• _TRECHO DO TEXTO_:

2.3. Movimento musical e a presentificação do significado da composição

José Leal propõe uma experiência sensorial musical que é uma forma de atuação do que está acontecendo naquele momento presente.

Enquanto os sons dos vários instrumentos não se compunham harmonicamente, (6) José Leal tocando bombardino dá um destaque particularmente importante à nota si, esta, por sua vez, associada à palavra se, sinônimo da atitude de decisão: “A nota si é nota e se é palavra decisiva ou indecisiva”. O posicionamento da pessoa tem conseqüências: dizer se significa afirmar que “a partir daqui pode acontecer uma coisa ou outra”. A experiência musical é uma forma de presentificação do caráter decisivo daquele momento da celebração penitencial e daquele momento histórico da mudança do milênio. Mantendo a nota si durante a execução, não dando fechamento à escala que terminaria em dó, enfatiza o caráter decisional mas dá destaque também ao gesto concreto que realiza para tocar aquela nota. Ou seja, mantendo as três chaves do instrumento fechadas, quer atuar a intenção daquela celebração de conservar fechadas as chaves que prendem o mal. Assim José Leal propõe um segundo nível de concordância entre o que está sendo executado musicalmente e o que estaria acontecendo naquele preciso momento histórico. Trata-se de uma metáfora e de uma realização.

Leal traça também uma relação entre as expressões escala musical e escada enfatizando que a execução musical vem a se somar com o acontecimento que quer acompanhar: 

Pensando nas notas musicais também, eu classifiquei começando pela escala, nós estamos em do médio, depois em dó médio, em dó grave, depois em dó médio e em dó agudo. Então, a gente desenvolveu também dentro dessa confissão comunitária, uma escada que subia, que é para a gente ir para o céu. Entende que o céu é alto, então a gente precisa de uma escada para subir. Então, na música a escala musical vem a ser como se fosse uma escada. A gente utilizou a escala para dar o sentido da coisa.

 

A experiência do mal ou da desordem é introduzida e superada a partir da utilização de um específico intervalo entre as notas que produz dissonância: o trítono, topos da música medieval e barroca, definido como diabolus in musicam, por introduzir a divisão na harmonia e promovendo desprazer (7). Trata-se de mais uma interessante relação entre o arranjo proposto e a tradição barroca.

Também Carneiro chega a explicitar que aquele momento de pregação pode ser tomado como o canto que ele estava descrevendo e propondo para elaboração da experiência de seus ouvintes. Qualidades e condições do canto (voz formada, eco repetido, tempos perfeito, imperfeito e de permeio) são tomadas como critérios para indicar as imperfeições na vida humana daquele específico auditório e ao mesmo tempo apontar caminho para uma formação pessoal que permita chegar à vivência de correspondências, entendidas como sintonia e ressonância recíprocas entre o divino e o humano. A vivência musical interna evocada pelo pregador é usada também para a compreensão do que estava acontecendo naquele preciso momento de formação pessoal e coletiva, com sua valência ética, política e religiosa.

• _TAREFA PROPOSTA 1_:
Diga se cada afirmação a seguir está de acordo com o trecho sobre a experiência musical de José Leal. Responda sim ou não e cite exatamente as palavras do trecho que decidem cada caso: (a) José Leal, ao tocar bombardino, dá destaque especial à nota si. (b) Ao manter a nota si, José Leal conclui a escala na nota dó. (c) O trítono é definido como diabolus in musicam.
• _TAREFA PROPOSTA 2_:
Escreva a continuação do trecho sobre a experiência musical de José Leal e a pregação de Carneiro, começando logo após a última frase apresentada.

[Entradas armazenadas]

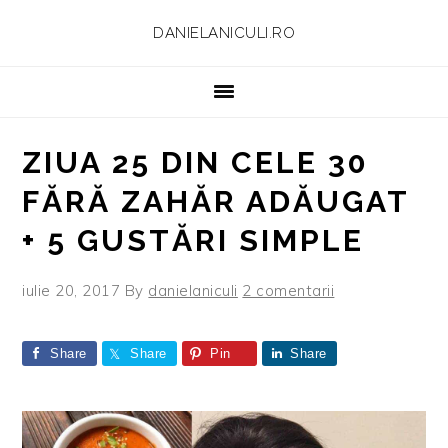
Skip
Skip
Skip
Skip
DANIELANICULI.RO
to
to
to
to
primary
main
primary
footer
navigation
content
sidebar
ZIUA 25 DIN CELE 30
FĂRĂ ZAHĂR ADĂUGAT
+ 5 GUSTĂRI SIMPLE
iulie 20, 2017
By
danielaniculi
2 comentarii
Share
Share
Pin
Share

• _RESPOSTA ESPERADA 1_:
(a) Sim: “José Leal tocando bombardino dá um destaque particularmente importante à nota si”.
(b) Não: “não dando fechamento à escala que terminaria em dó”.
(c) Sim: “definido como diabolus in musicam”.

• _RESPOSTA ESPERADA 2_:
2.4. Condições para o desejado estabelecimento da sintonia

Carneiro lista propriedades estruturais da música (como o compasso) e condições para que seja dada voz a ela (justamente, “voz compassada, entoada”, capaz de “dar valia às figuras) (8). O sermão mesmo se coloca como solicitação ao auditório para que se dê conta de descompassos, vozes destoadas (falta de correspondência entre vozes produz efeito de um murmúrio confuso) e usos inapropriados de figuração de realidades diversas (desengano), tudo isso visando uma tomada de posição consciente diante de limites e possibilidades em todos os campos de experiência pessoal e coletiva. Tal recurso retórico busca a efetiva formação dos ouvintes enquanto tematiza aquelas propriedades e condições.

Também José Leal explicita que a vivência sensorial de desafino provoca a atenção e promove movimentos pessoais em direção à sintonia. A vivência sensorial é ocasião de consciência da própria posição pessoal e da necessidade advertida em si mesmo de mudança. Tal vivência faz parte das condições de re-estabelecimento da sintonia, para José Leal. Ele indica que sem uma inicial sintonia, não se chega nem mesmo a perceber mudanças que estão efetivamente acontecendo à nossa volta, permanecendo somente a sensação de mal estar, a percepção de desarranjo, de falta de sentido. A inicial sintonia, ao invés, permite apreensão da realidade, de si mesmo e do movimento pessoal de participação à realidade e ao momento histórico com todo o seu caráter de valor que está emergindo.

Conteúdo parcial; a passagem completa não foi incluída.